• Task brief: From the data that follows, copy every line holding the string "Pharmacology".

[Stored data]
-- Opening Marker --
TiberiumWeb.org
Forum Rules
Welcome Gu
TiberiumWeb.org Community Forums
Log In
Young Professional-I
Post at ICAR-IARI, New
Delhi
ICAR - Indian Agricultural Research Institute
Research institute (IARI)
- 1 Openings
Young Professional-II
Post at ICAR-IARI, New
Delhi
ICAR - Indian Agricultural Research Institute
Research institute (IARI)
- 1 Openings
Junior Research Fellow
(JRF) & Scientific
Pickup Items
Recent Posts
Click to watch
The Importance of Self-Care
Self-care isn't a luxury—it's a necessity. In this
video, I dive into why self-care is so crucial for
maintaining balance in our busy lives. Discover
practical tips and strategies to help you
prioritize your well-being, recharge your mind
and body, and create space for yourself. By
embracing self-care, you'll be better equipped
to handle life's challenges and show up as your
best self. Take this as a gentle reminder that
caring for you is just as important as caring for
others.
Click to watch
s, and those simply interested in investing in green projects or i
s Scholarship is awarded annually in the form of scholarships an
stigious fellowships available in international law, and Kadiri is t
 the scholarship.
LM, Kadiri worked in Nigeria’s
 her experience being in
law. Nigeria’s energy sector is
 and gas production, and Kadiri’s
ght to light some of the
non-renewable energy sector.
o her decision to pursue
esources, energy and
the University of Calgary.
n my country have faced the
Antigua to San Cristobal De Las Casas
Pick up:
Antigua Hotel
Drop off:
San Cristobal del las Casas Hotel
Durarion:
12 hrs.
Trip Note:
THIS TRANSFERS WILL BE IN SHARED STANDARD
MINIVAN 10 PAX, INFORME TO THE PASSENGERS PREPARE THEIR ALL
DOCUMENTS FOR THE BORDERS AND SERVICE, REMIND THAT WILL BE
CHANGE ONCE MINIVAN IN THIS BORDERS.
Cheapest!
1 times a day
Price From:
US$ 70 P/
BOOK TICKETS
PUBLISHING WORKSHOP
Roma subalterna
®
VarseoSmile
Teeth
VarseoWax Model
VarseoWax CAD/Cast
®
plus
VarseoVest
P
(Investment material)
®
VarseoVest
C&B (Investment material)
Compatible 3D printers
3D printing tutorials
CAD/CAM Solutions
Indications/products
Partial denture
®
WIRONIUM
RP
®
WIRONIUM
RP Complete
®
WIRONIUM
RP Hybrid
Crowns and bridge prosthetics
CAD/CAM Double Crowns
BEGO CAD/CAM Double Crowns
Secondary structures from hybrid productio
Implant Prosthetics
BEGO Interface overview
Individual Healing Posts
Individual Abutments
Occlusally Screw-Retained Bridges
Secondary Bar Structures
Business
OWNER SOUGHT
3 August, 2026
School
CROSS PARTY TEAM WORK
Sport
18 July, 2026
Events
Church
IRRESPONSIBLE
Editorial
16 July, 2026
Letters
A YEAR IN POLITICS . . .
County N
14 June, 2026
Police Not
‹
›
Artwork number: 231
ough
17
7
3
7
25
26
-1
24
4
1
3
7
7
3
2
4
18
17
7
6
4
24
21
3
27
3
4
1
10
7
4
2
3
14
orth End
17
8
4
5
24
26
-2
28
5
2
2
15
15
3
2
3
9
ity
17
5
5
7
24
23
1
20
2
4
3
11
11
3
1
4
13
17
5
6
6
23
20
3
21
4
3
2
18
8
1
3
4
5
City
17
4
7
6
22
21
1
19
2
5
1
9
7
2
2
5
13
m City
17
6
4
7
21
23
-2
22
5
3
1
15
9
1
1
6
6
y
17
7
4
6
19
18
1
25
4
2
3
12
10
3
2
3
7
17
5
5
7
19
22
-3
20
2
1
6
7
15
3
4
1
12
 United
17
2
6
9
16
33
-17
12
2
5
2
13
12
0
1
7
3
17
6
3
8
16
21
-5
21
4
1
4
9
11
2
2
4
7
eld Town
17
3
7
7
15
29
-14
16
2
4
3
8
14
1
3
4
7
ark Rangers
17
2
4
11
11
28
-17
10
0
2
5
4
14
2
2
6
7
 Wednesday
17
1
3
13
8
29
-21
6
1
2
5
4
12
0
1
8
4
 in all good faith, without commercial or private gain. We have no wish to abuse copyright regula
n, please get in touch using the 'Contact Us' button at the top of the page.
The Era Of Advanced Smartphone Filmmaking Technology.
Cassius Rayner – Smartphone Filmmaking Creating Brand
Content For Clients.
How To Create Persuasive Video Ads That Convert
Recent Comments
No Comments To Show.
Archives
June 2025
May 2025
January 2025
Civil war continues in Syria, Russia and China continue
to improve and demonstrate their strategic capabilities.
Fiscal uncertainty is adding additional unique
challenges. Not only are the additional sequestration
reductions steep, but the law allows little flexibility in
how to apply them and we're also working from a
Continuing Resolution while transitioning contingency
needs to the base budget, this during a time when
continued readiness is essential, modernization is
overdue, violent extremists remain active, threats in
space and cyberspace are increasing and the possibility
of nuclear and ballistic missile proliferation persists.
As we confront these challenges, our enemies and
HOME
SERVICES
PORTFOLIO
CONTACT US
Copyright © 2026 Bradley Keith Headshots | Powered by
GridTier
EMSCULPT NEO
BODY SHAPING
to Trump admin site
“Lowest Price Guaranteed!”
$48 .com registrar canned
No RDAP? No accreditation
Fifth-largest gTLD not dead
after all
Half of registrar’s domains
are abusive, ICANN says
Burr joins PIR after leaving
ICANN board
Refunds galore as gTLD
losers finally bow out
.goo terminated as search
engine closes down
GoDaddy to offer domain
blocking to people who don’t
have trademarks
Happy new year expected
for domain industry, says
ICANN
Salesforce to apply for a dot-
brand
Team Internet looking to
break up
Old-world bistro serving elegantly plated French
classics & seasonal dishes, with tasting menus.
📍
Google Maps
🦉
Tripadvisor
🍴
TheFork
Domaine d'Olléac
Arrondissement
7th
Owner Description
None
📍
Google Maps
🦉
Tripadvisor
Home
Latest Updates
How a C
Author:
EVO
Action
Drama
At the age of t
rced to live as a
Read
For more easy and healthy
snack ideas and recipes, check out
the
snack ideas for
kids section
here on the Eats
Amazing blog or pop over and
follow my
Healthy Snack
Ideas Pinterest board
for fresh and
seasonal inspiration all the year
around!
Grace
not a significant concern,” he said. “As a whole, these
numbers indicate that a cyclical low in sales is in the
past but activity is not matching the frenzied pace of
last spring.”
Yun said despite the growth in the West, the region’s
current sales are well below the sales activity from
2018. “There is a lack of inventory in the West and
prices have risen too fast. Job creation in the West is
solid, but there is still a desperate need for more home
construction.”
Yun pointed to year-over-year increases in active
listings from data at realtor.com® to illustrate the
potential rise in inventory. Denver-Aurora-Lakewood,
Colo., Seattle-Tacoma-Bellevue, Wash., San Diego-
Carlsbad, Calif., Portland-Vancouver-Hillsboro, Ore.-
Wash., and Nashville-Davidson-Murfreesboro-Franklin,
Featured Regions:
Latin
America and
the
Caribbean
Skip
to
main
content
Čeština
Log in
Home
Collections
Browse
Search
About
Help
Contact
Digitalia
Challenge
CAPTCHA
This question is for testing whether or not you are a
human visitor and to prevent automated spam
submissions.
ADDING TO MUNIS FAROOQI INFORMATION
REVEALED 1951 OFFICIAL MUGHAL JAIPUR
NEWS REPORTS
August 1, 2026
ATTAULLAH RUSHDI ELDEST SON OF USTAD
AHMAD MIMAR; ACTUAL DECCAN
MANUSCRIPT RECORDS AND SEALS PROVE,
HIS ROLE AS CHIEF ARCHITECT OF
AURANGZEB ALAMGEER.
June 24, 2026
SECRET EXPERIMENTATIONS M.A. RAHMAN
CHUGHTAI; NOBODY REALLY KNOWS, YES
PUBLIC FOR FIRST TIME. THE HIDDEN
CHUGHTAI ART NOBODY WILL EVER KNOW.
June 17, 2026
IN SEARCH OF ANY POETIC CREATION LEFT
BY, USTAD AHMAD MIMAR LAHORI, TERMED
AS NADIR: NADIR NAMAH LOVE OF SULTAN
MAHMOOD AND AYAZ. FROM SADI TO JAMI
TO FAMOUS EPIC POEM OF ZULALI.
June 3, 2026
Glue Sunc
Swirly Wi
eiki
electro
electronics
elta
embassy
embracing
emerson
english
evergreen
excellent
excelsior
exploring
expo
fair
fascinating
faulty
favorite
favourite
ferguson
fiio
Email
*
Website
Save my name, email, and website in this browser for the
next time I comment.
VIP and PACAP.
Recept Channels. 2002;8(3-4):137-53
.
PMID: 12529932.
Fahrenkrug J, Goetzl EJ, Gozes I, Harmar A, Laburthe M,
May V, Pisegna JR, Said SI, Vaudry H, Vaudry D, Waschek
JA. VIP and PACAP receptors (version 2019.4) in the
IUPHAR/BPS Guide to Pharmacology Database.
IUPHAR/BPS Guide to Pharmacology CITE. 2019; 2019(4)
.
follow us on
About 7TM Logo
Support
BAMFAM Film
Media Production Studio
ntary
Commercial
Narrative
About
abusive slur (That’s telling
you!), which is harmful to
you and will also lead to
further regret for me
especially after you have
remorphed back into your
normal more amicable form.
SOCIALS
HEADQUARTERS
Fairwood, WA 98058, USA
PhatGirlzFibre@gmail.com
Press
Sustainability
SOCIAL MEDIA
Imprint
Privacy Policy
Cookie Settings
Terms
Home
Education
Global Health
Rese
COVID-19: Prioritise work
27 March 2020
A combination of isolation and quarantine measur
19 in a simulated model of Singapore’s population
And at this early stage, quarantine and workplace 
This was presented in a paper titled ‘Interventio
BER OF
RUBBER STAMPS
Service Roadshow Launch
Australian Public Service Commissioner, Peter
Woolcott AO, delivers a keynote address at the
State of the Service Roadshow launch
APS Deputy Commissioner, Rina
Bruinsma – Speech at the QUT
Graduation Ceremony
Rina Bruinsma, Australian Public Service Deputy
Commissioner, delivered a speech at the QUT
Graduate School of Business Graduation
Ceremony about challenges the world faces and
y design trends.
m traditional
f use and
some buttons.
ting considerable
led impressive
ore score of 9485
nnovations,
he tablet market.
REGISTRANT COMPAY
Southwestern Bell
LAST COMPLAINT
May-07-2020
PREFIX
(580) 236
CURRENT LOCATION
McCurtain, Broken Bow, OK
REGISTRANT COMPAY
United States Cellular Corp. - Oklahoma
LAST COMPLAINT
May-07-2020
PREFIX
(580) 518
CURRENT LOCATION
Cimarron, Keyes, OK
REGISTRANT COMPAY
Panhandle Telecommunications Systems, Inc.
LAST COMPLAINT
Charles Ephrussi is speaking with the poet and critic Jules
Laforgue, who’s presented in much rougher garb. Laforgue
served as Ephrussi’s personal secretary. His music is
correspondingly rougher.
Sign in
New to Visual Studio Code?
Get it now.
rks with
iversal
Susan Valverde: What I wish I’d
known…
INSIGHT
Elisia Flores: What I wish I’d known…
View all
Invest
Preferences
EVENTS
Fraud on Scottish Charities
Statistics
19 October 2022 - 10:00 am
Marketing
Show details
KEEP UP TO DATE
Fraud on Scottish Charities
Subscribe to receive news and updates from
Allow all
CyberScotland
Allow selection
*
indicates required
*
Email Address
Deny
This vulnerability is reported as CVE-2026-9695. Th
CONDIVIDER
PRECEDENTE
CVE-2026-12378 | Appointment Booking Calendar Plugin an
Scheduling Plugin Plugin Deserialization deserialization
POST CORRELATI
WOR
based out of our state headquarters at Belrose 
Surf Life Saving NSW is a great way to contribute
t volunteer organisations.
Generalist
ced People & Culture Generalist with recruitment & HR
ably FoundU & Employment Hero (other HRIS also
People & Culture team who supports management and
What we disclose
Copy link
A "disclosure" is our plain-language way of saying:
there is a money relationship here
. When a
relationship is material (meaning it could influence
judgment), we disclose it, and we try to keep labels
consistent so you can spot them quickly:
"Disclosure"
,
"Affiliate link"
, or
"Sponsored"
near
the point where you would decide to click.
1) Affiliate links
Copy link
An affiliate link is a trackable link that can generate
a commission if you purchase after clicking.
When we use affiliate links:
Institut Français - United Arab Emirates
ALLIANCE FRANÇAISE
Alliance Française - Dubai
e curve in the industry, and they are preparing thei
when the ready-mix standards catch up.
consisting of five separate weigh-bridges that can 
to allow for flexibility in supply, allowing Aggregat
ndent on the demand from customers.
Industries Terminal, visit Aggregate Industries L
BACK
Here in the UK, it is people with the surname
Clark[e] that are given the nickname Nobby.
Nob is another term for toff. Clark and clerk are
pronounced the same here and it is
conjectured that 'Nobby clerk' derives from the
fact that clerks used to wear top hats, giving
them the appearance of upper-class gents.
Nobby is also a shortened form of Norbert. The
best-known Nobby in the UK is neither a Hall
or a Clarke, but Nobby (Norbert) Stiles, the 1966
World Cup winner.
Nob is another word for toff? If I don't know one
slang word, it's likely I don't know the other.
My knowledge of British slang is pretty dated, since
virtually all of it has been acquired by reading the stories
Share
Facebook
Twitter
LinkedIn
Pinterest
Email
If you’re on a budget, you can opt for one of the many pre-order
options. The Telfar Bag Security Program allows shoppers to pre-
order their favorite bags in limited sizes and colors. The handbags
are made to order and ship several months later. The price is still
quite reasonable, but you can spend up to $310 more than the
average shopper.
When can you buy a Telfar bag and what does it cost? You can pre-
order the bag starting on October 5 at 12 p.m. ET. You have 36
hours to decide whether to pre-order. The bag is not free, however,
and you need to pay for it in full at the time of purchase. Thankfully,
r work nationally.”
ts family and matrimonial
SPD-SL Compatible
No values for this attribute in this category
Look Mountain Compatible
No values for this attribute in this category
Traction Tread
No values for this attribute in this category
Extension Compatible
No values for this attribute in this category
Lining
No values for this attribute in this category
-- Closing Marker --
• Solution for this exercise:
IUPHAR/BPS Guide to Pharmacology Database.
IUPHAR/BPS Guide to Pharmacology CITE. 2019; 2019(4)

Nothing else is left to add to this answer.